Figure 1: Intrathoracic gastric bubble on initial chest xray.
Figure 2: Coronal view of CT A/P showing intrathoracic stomach.
Figure 3: Sagittal section of CT A/P illustrating intrathoracic stomach.
Figure 4: Retroflexed view of the cardia with hernia sac.
Figure 5: Endoscopic view at point of rotation of volvulus. Antrum and Pylorus.
Gastric volvulus is a rare cause of patients presenting with acute or chronic abdominal pain. It occurs when the stomach rotates on either its short or long axis leading to relative gastric outlet obstruction. Depending on the degree of rotation, the obstruction can lead to ischemia, necrosis or eventual perforation.
Most patients presenting with gastric volvulus will be older than 50 years, have prior history of gastrointestinal anatomic anomalies and/or diaphragmatic or paraesophageal hernias. If not diagnosed early, gastric volvulus has reported mortality rates as high as 50%. Primary gastric volvulus represents approximately one-third of all cases, is usually related to an anatomic problem with the gastric ligaments and typically has a chronic presentation. Secondary gastric volvulus occurs in approximately two-thirds of patients, usually in patients with history of paraesophageal hernias and typically presents acutely.
Patients with gastric volvulus can present with either acute or chronic abdominal pain. In addition to abdominal pain, symptoms include chest pain, reflux, nausea/vomiting, hematemesis, dysphagia and bloating. Borchardt’s triad of epigastric abdominal pain, vomiting and inability to pass a nasogastric tube (NGT) occurs in up to 70% of cases and should elevate gastric volvulus towards the top of a differential diagnosis if present.

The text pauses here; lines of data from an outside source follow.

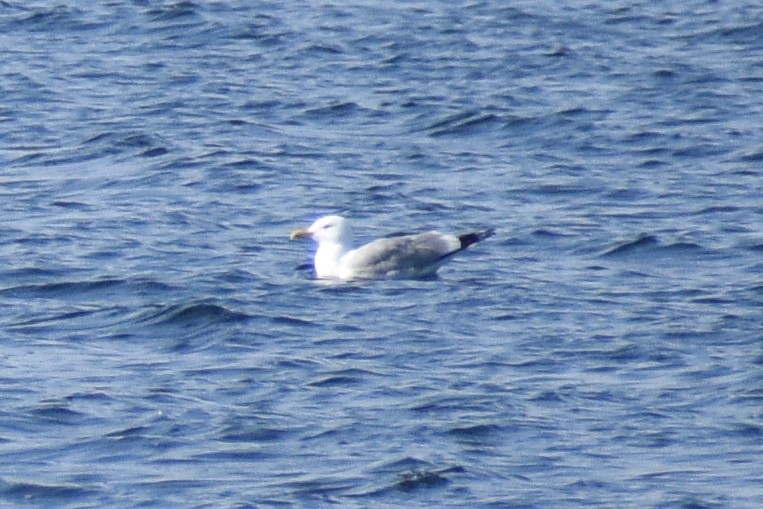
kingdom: Animalia
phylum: Chordata
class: Aves
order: Charadriiformes
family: Laridae
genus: Larus
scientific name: Larus argentatus
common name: Herring gull
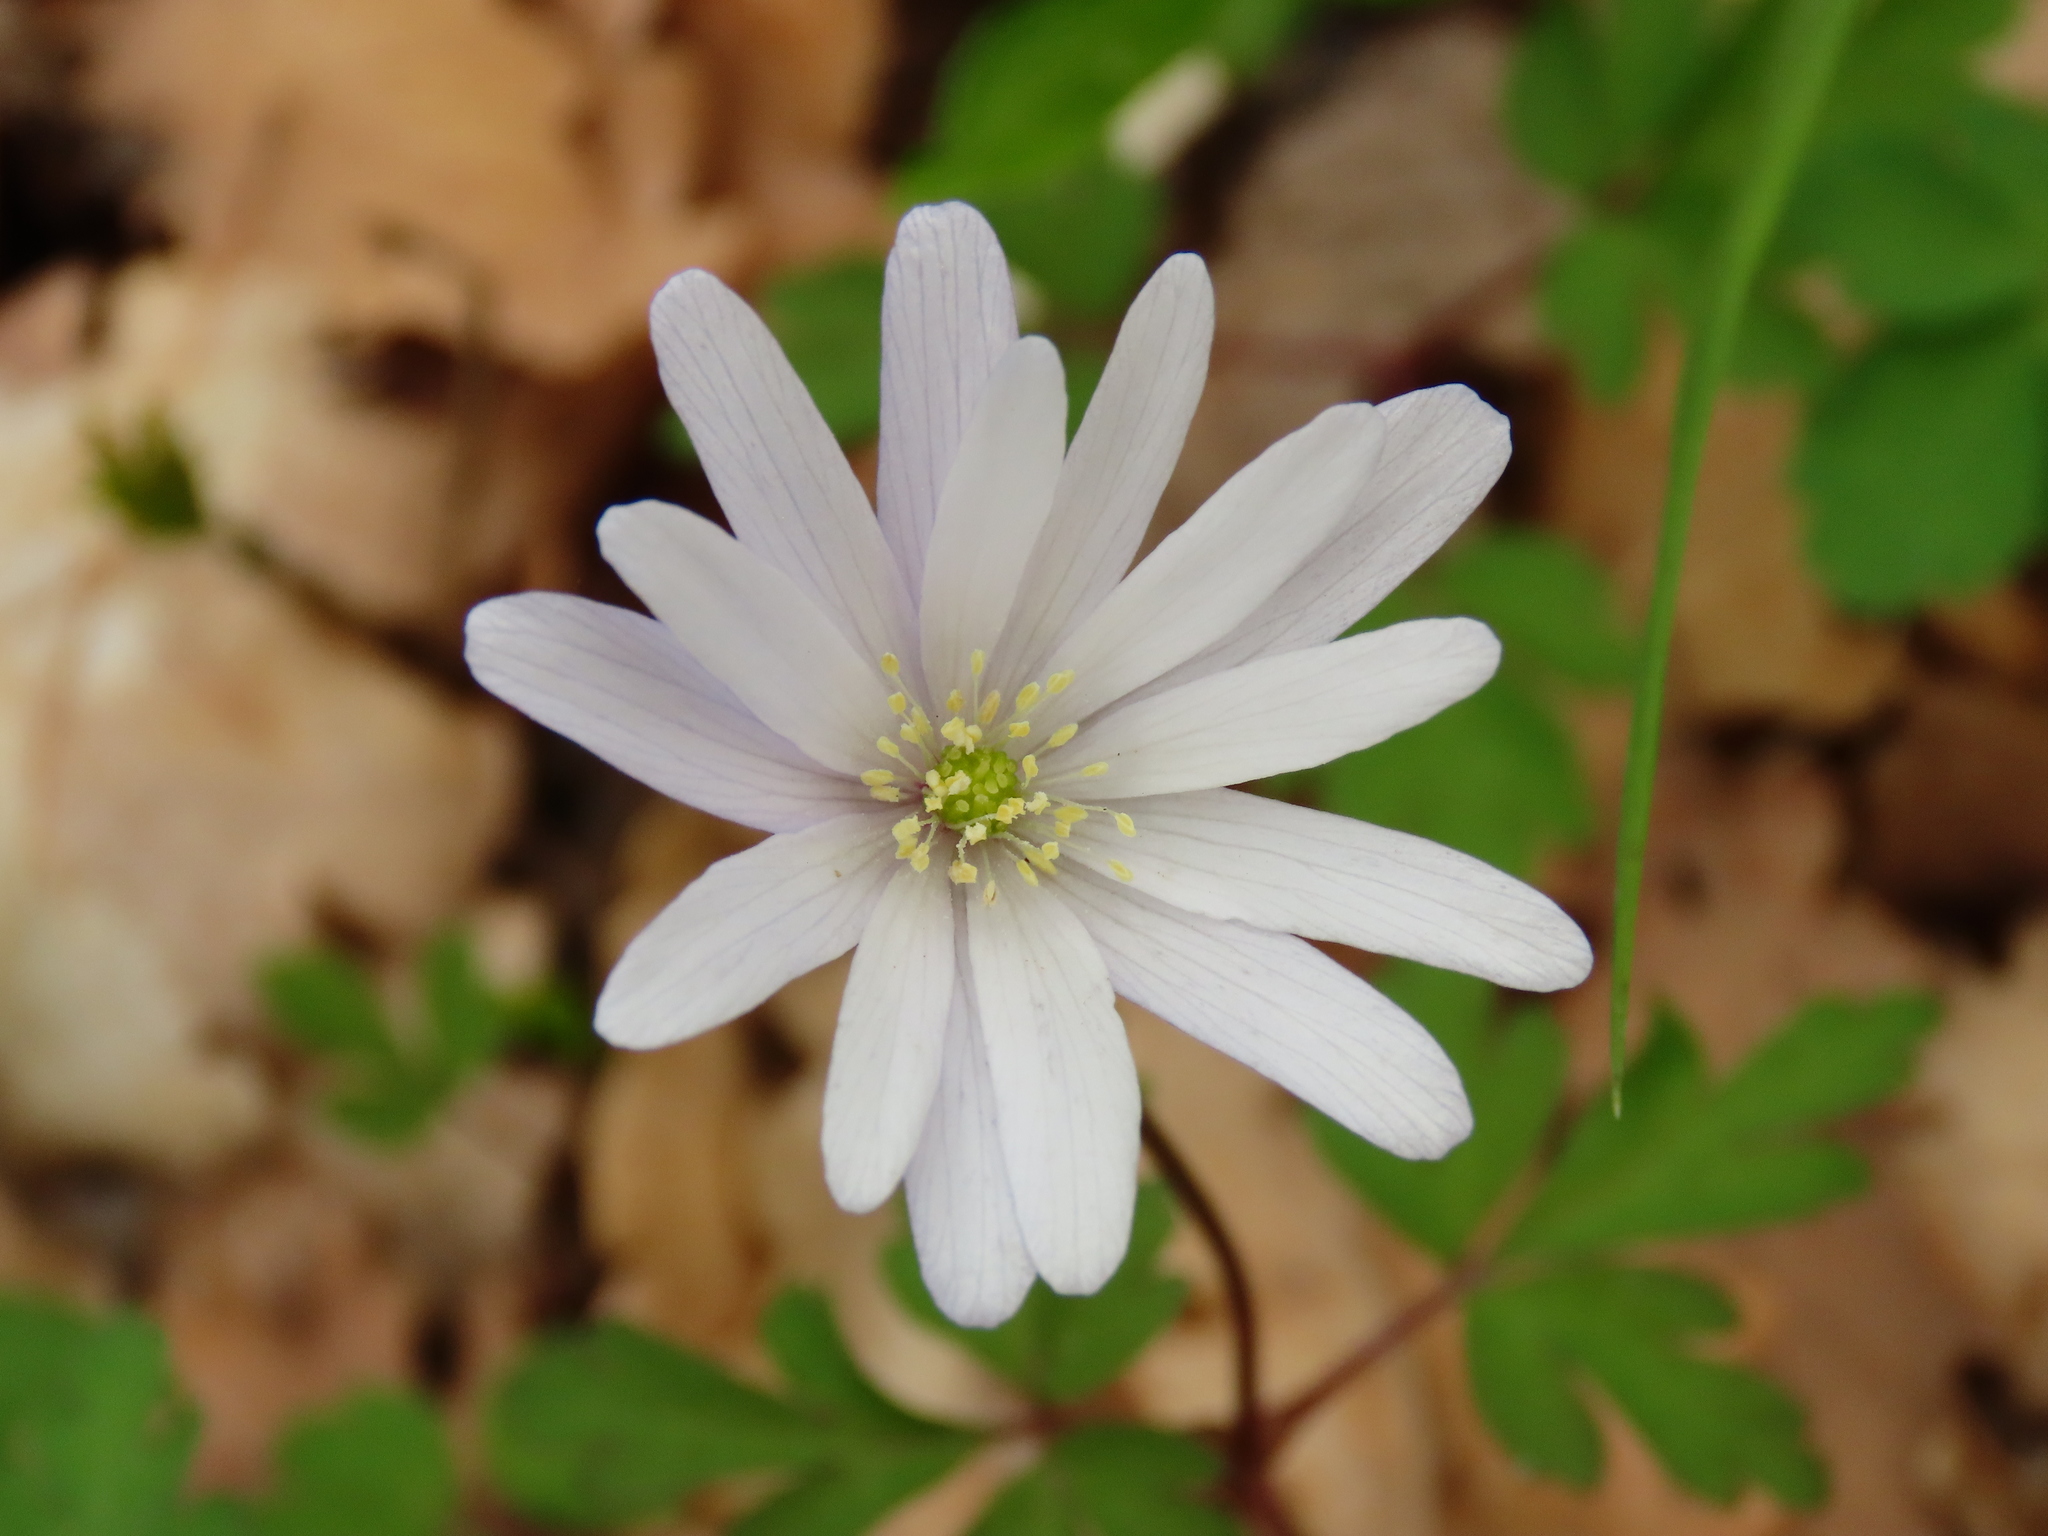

Diagnosis can be made using plain chest and/or abdominal radiography, which can show the gastric bubble within the thoracic cavity. CT of the abdomen and pelvis can also be used to assist in the diagnosis. NGT decompression should be attempted in patients with severe symptoms and suspected gastric volvulus. Basic airway management should be initiated on presentation and may eventually lead to intubation if gastric secretions cannot be controlled with nasogastric decompression. An EGD is sometimes performed in attempts of endoscopically de-rotating the volvulus or to further evaluate the esophageal and gastric mucosa prior to surgical intervention.
Surgical techniques used in patients with gastric volvulus include laparoscopic or open reduction and de-rotation of the stomach, partial gastrectomy (if ischemic areas found), repair of hernias and gastric fixation with percutaneous gastrostomy tubes.
Our patient’s presentation was interesting for several reasons. Considering he had a relatively large paraesophageal hernia, we expected that he would have complained of reflux symptoms prior to admission, however he denied this. He also denied vomiting and would not have met the criteria for Borchardt’s triad.
Although relatively rare, gastric volvulus should be kept on the differential diagnosis for patients presenting with both acute and chronic upper abdominal pain as a delay in diagnosis may lead to increased mortality.